I wanted to know whether guys like Steve have to dig around a lot to hunt down record opportunities based upon an inside knowledge of an enabling technology, or whether the technology people bring their ideas to the people who are known to be out setting records.
It seemed pretty likely to me that someone like Steve Fossett would be approached regularly with ideas and mission hardware, and he confirmed this for me. But he also had agendas of his own, ones that required coaxing the necessary hardware into existence in many cases. I can see how this worked in his case, but what about the people who want to set a world record in aeronautics who aren't as famous or self-funded as he was?
As a child I had often thought about how it would be cool to set a record doing something- anything, really, but aside from a brief contention for the downhill speed record on a snowboard I never gave it serious consideration as an adult. Yet recently, one of the unexpected side effects of my aero studies was the discovery that there are huge numbers of longstanding aviation records affected by the introduction of game-changing new technologies for drag reduction. There will be a lot of world records shattered in the years ahead!
This raises the question I asked Mr. Fossett. If there are people out there who have been nurturing vague notions about contending to set or break a particular record or class of records, and people like myself who have yet to publicly demonstrate strong assertions about their new technological developments, is it practical for them to join forces in advance of public disclosure, or must everyone wait until either a 'world record wannabe' becomes a famous aviator or until a longshot breakthrough is suddenly fair game for all?
To his credit Steve lit right up on that one, and we quickly found common ground in the difficulty of the process and the determination required on both sides even when clearly seeing things the same way.
And then he was gone.
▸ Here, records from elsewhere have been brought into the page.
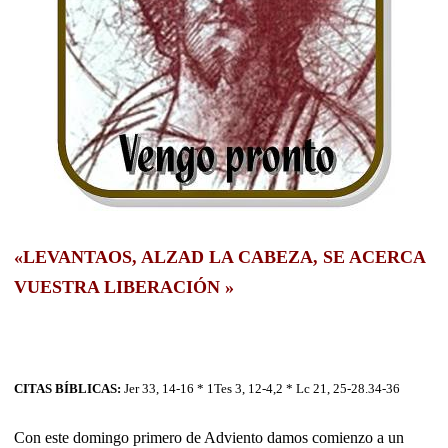
«LEVANTAOS, ALZAD LA CABEZA, SE ACERCA
VUESTRA LIBERACIÓN »
CITAS BÍBLICAS:
J
er 33, 14-16 * 1Tes 3, 12-4,2 * Lc 21, 25-28.34-36
Con este domingo primero de Adviento damos comienzo a un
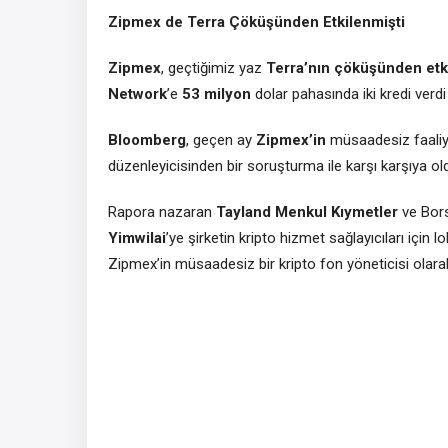
Zipmex de Terra Çöküşünden Etkilenmişti
Zipmex
, geçtiğimiz yaz
Terra’nın çöküşünden etk
Network
’e
53 milyon
dolar pahasında iki kredi verdi 
Bloomberg
, geçen ay
Zipmex’in
müsaadesiz faaliy
düzenleyicisinden bir soruşturma ile karşı karşıya old
Rapora nazaran
Tayland
Menkul
Kıymetler
ve Bors
Yimwilai
’ye şirketin kripto hizmet sağlayıcıları için 
Zipmex’in müsaadesiz bir kripto fon yöneticisi olarak 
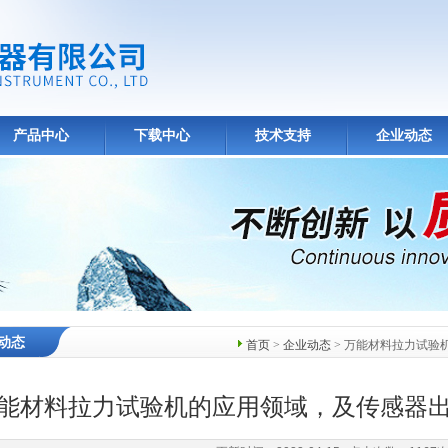
产品中心
下载中心
技术支持
企业动态
动态
首页
>
企业动态
> 万能材料拉力试验
能材料拉力试验机的应用领域，及传感器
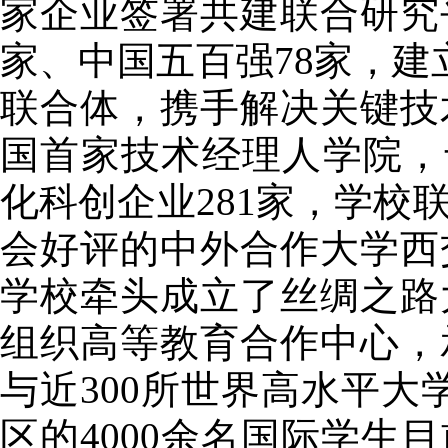
家企业签署共建联合研究
家、中国五百强78家，建
联合体，携手解决关键技术
国首家技术经理人学院，
化科创企业281家，学校
会好评的中外合作大学西
学校牵头成立了丝绸之路
组织高等教育合作中心，
与近300所世界高水平大
区的4000余名国际学生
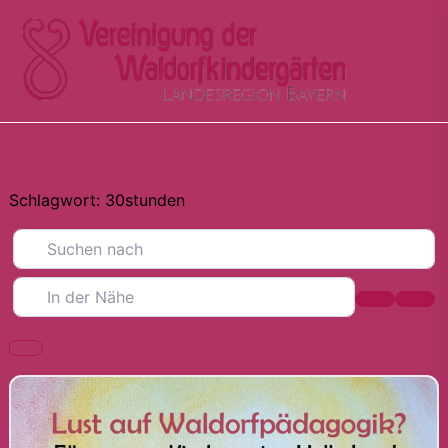
Zum
Inhalt
springen
Schlagwort: 30stunden
Suchen nach
In der Nähe
Suchen
Adva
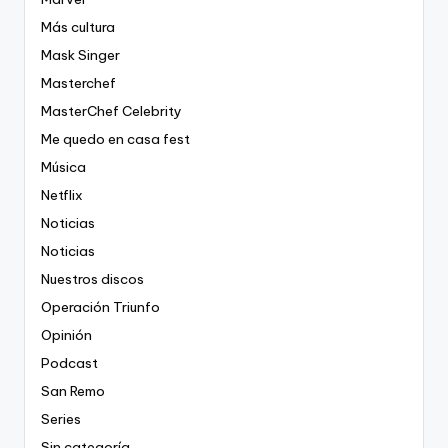
Más cultura
Mask Singer
Masterchef
MasterChef Celebrity
Me quedo en casa fest
Música
Netflix
Noticias
Noticias
Nuestros discos
Operación Triunfo
Opinión
Podcast
San Remo
Series
Sin categoría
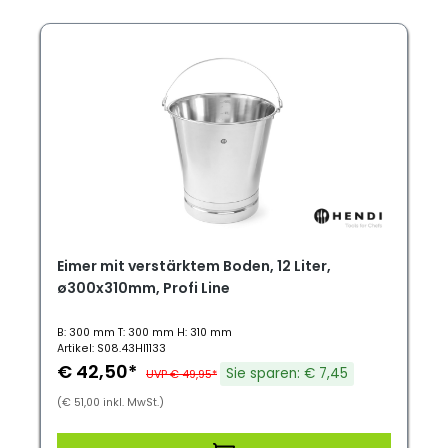
Eimer mit verstärktem Boden, 12 Liter,
ø300x310mm, Profi Line
B: 300 mm T: 300 mm H: 310 mm
Artikel: S08.43HI1133
€ 42,50*
Sie sparen: € 7,45
UVP € 49,95*
(€ 51,00 inkl. MwSt.)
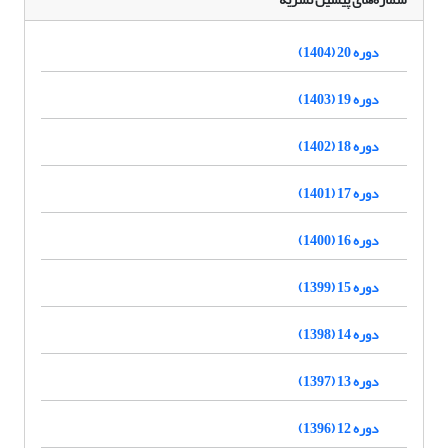
دوره 20 (1404)
دوره 19 (1403)
دوره 18 (1402)
دوره 17 (1401)
دوره 16 (1400)
دوره 15 (1399)
دوره 14 (1398)
دوره 13 (1397)
دوره 12 (1396)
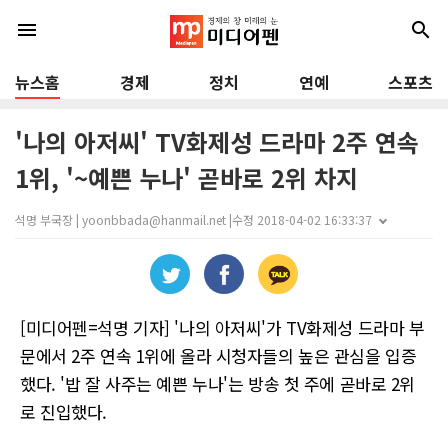
menu
search
뉴스홈
경제
정치
연예
스포츠
'나의 아저씨' TV화제성 드라마 2주 연속
1위, '~예쁜 누나' 곧바로 2위 차지
석명 부국장 | yoonbbada@hanmail.net |
수정 2018-04-02 16:33:37
[미디어펜=석명 기자] '나의 아저씨'가 TV화제성 드라마 부
문에서 2주 연속 1위에 올라 시청자들의 높은 관심을 입증
했다. '밥 잘 사주는 예쁜 누나'는 방송 첫 주에 곧바로 2위
로 진입했다.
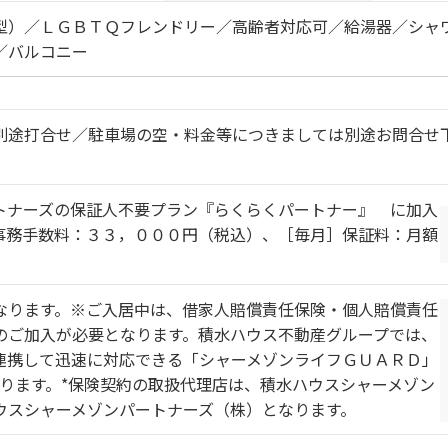
型）／ＬＧＢＴＱフレンドリー／高齢者対応可／給湯器／シャ
／バルコニー
別途打合せ／駐車場の空・料金等につきましては別途お問合せ
トナーズの保証人不要プラン『らくらくパートナー』 に加入
事務手数料：３３，０００円（税込）、［毎月］保証料：月額
なります。※ご入居中は、借家人賠償責任保険・個人賠償責任
のご加入が必要となります。積水ハウス不動産グループでは、
連携して迅速に対応できる「シャーメゾンライフＧＵＡＲＤ」
おります。*保険契約の取扱代理店は、積水ハウスシャーメゾン
ウスシャーメゾンパートナーズ（株）となります。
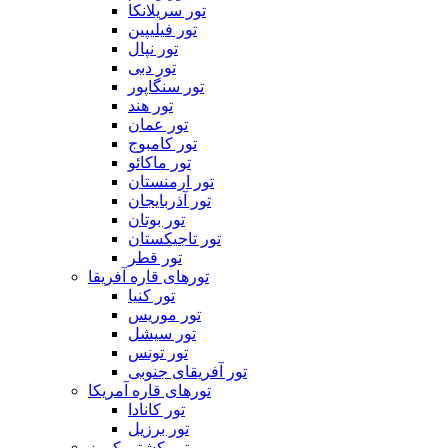
تور سریلانکا
تور فیلیپین
تور نپال
تور دبی
تور سنگاپور
تور هند
تور عمان
تور کامبوج
تور ماکائو
تور ارمنستان
تور آذربایجان
تور بوتان
تور تاجیکستان
تور قطر
تورهای قاره آفریقا
تور کنیا
تور موریس
تور سیشل
تور تونس
تور آفریقای جنوبی
تورهای قاره آمریکا
تور کانادا
تور برزیل
تور کشتی کروز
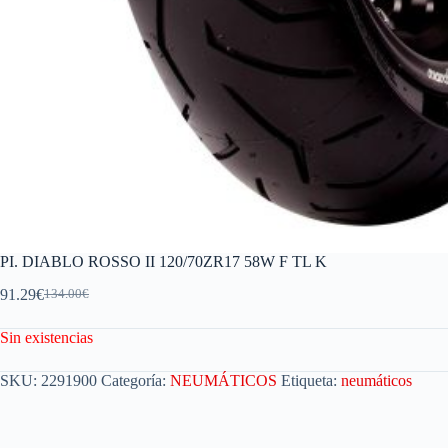
PI. DIABLO ROSSO II 120/70ZR17 58W F TL K
91.29
€
134.00
€
Sin existencias
SKU:
2291900
Categoría:
NEUMÁTICOS
Etiqueta:
neumáticos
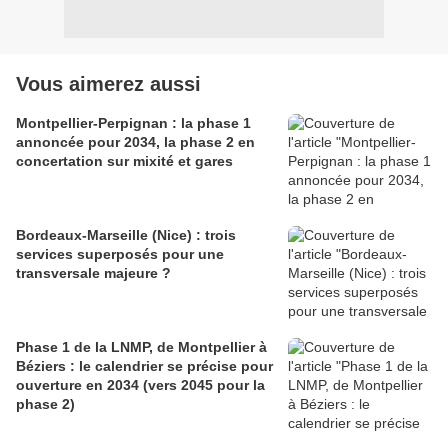
Vous aimerez aussi
Montpellier-Perpignan : la phase 1
annoncée pour 2034, la phase 2 en
concertation sur mixité et gares
Bordeaux-Marseille (Nice) : trois
services superposés pour une
transversale majeure ?
Phase 1 de la LNMP, de Montpellier à
Béziers : le calendrier se précise pour
ouverture en 2034 (vers 2045 pour la
phase 2)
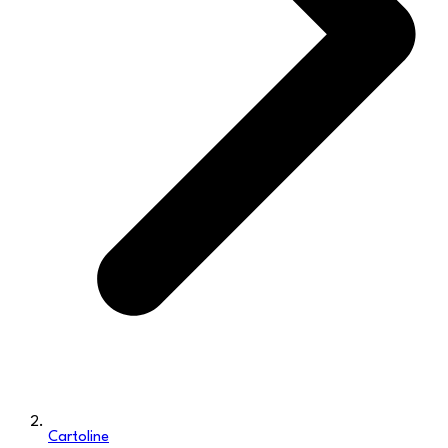
Cartoline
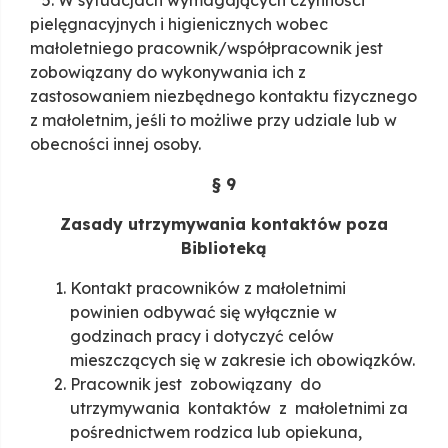
5. W sytuacjach wymagających czynności
pielęgnacyjnych i higienicznych wobec
małoletniego pracownik/współpracownik jest
zobowiązany do wykonywania ich z
zastosowaniem niezbędnego kontaktu fizycznego
z małoletnim, jeśli to możliwe przy udziale lub w
obecności innej osoby.
§ 9
Zasady utrzymywania kontaktów poza
Biblioteką
Kontakt pracowników z małoletnimi
powinien odbywać się wyłącznie w
godzinach pracy i dotyczyć celów
mieszczących się w zakresie ich obowiązków.
Pracownik jest zobowiązany do
utrzymywania kontaktów z małoletnimi za
pośrednictwem rodzica lub opiekuna,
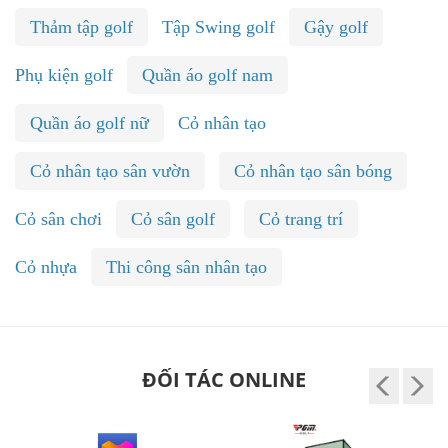
Thảm tập golf
Tập Swing golf
Gậy golf
Phụ kiện golf
Quần áo golf nam
Quần áo golf nữ
Cỏ nhân tạo
Cỏ nhân tạo sân vườn
Cỏ nhân tạo sân bóng
Cỏ sân chơi
Cỏ sân golf
Cỏ trang trí
Cỏ nhựa
Thi công sân nhân tạo
ĐỐI TÁC ONLINE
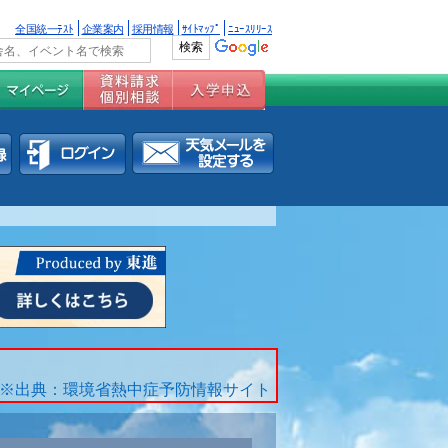
全国統一ﾃｽﾄ
企業案内
採用情報
ｻｲﾄﾏｯﾌﾟ
ﾆｭｰｽﾘﾘｰｽ
※出典：環境省熱中症予防情報サイト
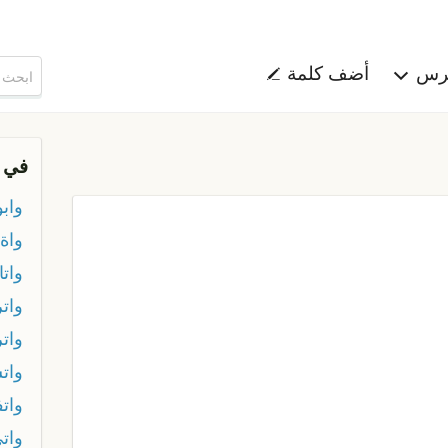
هرس
أضف كلمة
في 
واب
واة 
وات
واتر
واتر
وات
وات
وات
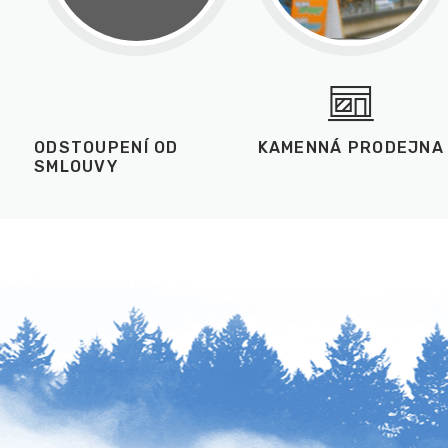
ODSTOUPENÍ OD
KAMENNÁ PRODEJNA
SMLOUVY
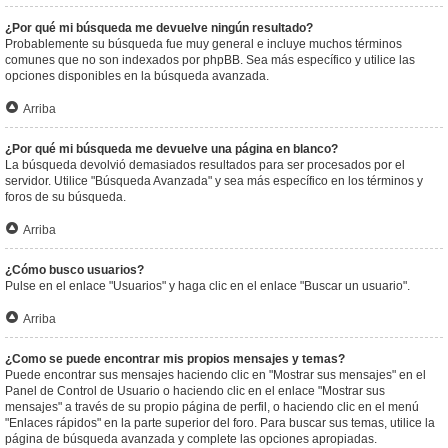
¿Por qué mi búsqueda me devuelve ningún resultado?
Probablemente su búsqueda fue muy general e incluye muchos términos
comunes que no son indexados por phpBB. Sea más específico y utilice las
opciones disponibles en la búsqueda avanzada.
Arriba
¿Por qué mi búsqueda me devuelve una página en blanco?
La búsqueda devolvió demasiados resultados para ser procesados por el
servidor. Utilice "Búsqueda Avanzada" y sea más específico en los términos y
foros de su búsqueda.
Arriba
¿Cómo busco usuarios?
Pulse en el enlace "Usuarios" y haga clic en el enlace "Buscar un usuario".
Arriba
¿Como se puede encontrar mis propios mensajes y temas?
Puede encontrar sus mensajes haciendo clic en "Mostrar sus mensajes" en el
Panel de Control de Usuario o haciendo clic en el enlace "Mostrar sus
mensajes" a través de su propio página de perfil, o haciendo clic en el menú
"Enlaces rápidos" en la parte superior del foro. Para buscar sus temas, utilice la
página de búsqueda avanzada y complete las opciones apropiadas.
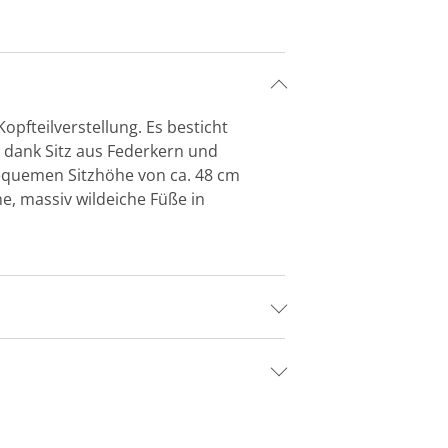
Kopfteilverstellung. Es besticht
, dank Sitz aus Federkern und
equemen Sitzhöhe von ca. 48 cm
e, massiv wildeiche Füße in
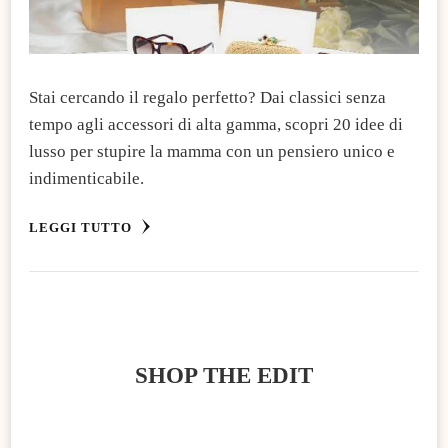
Stai cercando il regalo perfetto? Dai classici senza
tempo agli accessori di alta gamma, scopri 20 idee di
lusso per stupire la mamma con un pensiero unico e
indimenticabile.
LEGGI TUTTO
SHOP THE EDIT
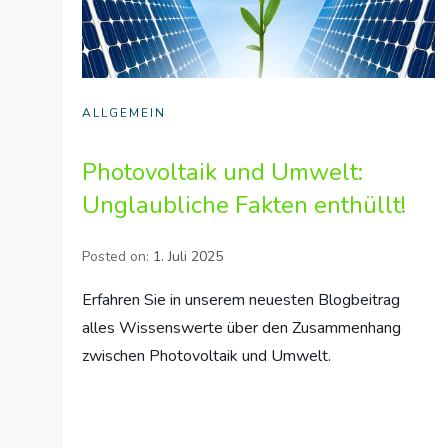
ALLGEMEIN
Photovoltaik und Umwelt:
Unglaubliche Fakten enthüllt!
Posted on:
1. Juli 2025
Erfahren Sie in unserem neuesten Blogbeitrag
alles Wissenswerte über den Zusammenhang
zwischen Photovoltaik und Umwelt.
My interest in hunting down record seekers went away too, while the question of whether there are really any out there who are as keenly interested as he was remains unanswered.
This posting seems halfhearted to me because I really doubt there are any Fossett proteges trawling around our forums seeking competitive advantage. I don't personally have the time or inclination to throw a wider net, and on that basis alone I felt writing this would most likely be a waste of time. Last week, though, I started to wonder how many ordinary, average people would jump at the chance to do something extraordinary, if only they knew what I know.
Well, here's what I know. There are no safe records anymore. Pick one.
Before everyone writes to point out that money is what really makes airplanes fly (with Fossett's bankroll prima facie) please understand that those who get what I'm saying to them know two things: One, not necessarily. Determination plays the larger part. Two: it comes with the territory. One of the reasons I never fantasized about trying to set a world record is that I don't fantasize- either you've got a shot, or you don't. If you suspect that with the right chemistry and advisement you might have one, I can say from my vantage that you probably do. Let's talk.